Biologists recently theorized that the spine of female humans evolved in a way to keep them from toppling over while pregnant.
This "theory," no doubt, will be challenged by Christian conservatives who will argue that because evolution is only a "theory," science courses taught in public schools should give proper credit to God for designing women so that they could remain upright while in the family way.
The likelihood of South Carolina being subjected to such Scopes-like scenarios increased last week after the State Board of Education chose as its future chair a member who once opposed a biology textbook because it didn't mention Creative Design.
Much has been made of the fact that Kristin Maguire, who will take office in a year, home-schools her kids. She says that has nothing to do with qualifications to lead a body that approves statewide school curricula and sets teacher standards.
Gov. Mark Sanford, likewise, defends his decision to send his sons to private school as being irrelevant to his advocacy of tax breaks for private school families.
Interestingly, Maguire and Sanford are both tied to South Carolinians for Responsible Government, which, in turn, gets support from out-of-state interests bent on funding private education at public expense.
What's curious is how such people can be elevated to important posts when polls consistently show that most South Carolinians support public education and oppose vouchers or tax credits to pay for private education.
Such efforts are the result of an unholy alliance of the religious right wing and libertarians, who see all government as an infringement on freedom. Even though Sanford isn't closely identified with the religious right, his half-baked libertarian ideology coincides with that group's disdain for secular education.
One shudders to think of the fate of public schools had Karen Floyd, GOP candidate for state superintendent of education, a Sanford ally, not lost to Jim Rex during the last election. Since taking office, Rex has done his level best to undercut the anti-public education faction by pushing "school choice" options within the state system. Earlier this year, Sanford vetoed a bill to accomplish that end.
Ironically, Maguire's election might strengthen Rex's hand, if for no other reason than it might sound the alarm to those with the most at stake, the families of 90 percent of South Carolina's school-age children and those citizens responsible for educating them. If this doesn't wake them up to the fact that the foxes have keys to the henhouse, nothing will.
South Carolina might be facing a perfect storm when it comes to the future of public education. Not only are private education advocates occupying leadership positions, but this state also may be about to enter a prolonged economic downturn.

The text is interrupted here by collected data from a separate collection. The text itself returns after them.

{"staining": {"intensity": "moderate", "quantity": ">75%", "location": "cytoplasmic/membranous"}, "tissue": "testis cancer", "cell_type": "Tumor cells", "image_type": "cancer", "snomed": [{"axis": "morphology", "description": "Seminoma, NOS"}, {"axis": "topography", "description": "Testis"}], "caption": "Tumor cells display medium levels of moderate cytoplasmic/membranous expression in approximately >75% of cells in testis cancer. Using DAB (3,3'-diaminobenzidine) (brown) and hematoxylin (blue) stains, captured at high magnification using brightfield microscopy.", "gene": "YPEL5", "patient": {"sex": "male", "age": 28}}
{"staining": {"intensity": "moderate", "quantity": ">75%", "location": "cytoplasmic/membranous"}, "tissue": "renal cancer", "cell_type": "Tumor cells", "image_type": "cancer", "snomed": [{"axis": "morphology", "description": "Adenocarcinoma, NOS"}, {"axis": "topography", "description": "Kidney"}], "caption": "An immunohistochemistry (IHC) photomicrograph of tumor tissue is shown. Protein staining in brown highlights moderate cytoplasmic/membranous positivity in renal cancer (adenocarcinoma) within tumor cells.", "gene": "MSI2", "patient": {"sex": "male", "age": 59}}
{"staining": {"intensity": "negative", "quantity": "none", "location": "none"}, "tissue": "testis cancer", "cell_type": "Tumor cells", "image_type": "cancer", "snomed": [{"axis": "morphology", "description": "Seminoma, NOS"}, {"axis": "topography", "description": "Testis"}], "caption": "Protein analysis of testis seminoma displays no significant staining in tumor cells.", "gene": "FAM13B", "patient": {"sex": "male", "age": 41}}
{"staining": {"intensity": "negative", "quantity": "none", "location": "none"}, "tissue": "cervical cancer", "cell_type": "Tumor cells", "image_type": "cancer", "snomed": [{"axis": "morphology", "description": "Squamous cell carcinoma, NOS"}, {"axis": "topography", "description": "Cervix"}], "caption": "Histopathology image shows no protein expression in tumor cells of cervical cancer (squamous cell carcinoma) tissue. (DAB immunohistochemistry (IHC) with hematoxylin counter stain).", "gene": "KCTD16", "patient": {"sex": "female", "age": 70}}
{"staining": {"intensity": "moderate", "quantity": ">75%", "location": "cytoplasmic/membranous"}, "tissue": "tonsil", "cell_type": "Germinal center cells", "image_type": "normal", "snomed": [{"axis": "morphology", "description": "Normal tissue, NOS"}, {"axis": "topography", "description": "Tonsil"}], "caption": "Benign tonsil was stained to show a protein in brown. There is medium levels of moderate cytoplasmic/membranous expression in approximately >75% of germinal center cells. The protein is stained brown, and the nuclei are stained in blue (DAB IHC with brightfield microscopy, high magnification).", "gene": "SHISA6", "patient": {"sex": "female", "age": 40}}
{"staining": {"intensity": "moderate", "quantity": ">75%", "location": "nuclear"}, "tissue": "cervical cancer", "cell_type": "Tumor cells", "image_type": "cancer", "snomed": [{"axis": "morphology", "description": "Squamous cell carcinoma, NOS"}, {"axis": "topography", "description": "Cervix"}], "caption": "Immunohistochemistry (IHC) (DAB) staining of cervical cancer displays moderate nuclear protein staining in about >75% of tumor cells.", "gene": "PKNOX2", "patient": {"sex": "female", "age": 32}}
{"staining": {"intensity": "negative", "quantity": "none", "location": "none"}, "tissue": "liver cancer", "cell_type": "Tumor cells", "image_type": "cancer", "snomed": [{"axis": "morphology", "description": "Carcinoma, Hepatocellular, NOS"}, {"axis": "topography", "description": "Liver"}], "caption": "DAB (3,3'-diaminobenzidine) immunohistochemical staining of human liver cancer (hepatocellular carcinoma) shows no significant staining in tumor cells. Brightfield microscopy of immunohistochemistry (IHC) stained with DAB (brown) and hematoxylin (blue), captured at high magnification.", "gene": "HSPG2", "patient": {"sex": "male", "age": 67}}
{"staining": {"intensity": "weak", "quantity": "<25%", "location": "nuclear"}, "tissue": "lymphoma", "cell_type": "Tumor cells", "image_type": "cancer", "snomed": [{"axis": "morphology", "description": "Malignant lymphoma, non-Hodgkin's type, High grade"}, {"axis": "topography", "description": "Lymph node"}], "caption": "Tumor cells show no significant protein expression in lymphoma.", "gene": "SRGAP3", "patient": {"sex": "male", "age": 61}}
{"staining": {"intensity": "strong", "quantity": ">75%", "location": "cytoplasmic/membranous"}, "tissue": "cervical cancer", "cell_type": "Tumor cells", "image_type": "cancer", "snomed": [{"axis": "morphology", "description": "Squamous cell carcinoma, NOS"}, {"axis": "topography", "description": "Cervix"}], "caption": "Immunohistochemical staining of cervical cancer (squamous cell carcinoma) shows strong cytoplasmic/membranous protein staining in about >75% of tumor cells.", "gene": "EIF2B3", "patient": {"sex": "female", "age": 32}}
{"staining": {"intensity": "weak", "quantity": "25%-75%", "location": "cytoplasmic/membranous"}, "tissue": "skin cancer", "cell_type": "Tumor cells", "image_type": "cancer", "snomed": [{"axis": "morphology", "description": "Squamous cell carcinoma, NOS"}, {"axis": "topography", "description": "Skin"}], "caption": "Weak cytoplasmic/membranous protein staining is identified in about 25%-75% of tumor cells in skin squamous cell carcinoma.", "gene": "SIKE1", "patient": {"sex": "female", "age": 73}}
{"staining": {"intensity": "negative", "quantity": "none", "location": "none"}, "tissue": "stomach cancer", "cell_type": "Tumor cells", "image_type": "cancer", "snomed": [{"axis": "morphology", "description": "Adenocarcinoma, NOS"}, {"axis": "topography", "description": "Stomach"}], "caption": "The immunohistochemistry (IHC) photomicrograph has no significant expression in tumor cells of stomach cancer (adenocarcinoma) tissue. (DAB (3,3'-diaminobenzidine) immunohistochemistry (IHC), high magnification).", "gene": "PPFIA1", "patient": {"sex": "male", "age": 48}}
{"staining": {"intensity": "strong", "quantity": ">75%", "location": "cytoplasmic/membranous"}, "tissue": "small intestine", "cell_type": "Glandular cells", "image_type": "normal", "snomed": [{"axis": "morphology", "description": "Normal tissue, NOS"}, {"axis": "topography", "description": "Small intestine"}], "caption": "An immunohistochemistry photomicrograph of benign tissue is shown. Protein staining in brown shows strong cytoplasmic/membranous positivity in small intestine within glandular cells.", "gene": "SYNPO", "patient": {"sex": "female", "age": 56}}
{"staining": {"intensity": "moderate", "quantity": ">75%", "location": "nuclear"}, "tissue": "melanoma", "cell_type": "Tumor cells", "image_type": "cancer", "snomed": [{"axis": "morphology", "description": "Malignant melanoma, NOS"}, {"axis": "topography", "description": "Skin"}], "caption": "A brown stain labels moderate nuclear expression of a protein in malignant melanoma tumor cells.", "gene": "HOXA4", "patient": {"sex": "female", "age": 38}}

Too few South Carolinians understand that decisions made in Columbia impact our schools. How, for example, does the State Board of Education, whose members are chosen by the General Assembly, relate to the State Department of Education, which is led by a popularly elected superintendent of education? Then there's the Education Oversight Commission, created to ensure schools improve according to standards laid out under the S.C. Education Accountability Act.
None of these agencies, however, actually operates schools; that responsibility rests with members of local school boards, the elected officials closest to the classroom.
And even if a parent or teacher understood the complex chemistry by which state and local education bureaucracies interact, they may not appreciate that decisions made by the General Assembly affect schools. For example, when legislators adopted "property tax reform" in 2006, they simultaneously crippled local control of school funding and made schools precariously dependent on the most unreliable source of public revenue, the sales tax.
During the last recession, the General Assembly couldn't come up with enough money to fully fund the basic per-student formula of the Education Finance Act, and that was before lawmakers assumed responsibility for local school operations. What happens when sales taxes go south?
Until public school parents and teachers wake up to the fact that it makes a difference whom we elect -- especially to the General Assembly -- don't expect the situation to improve.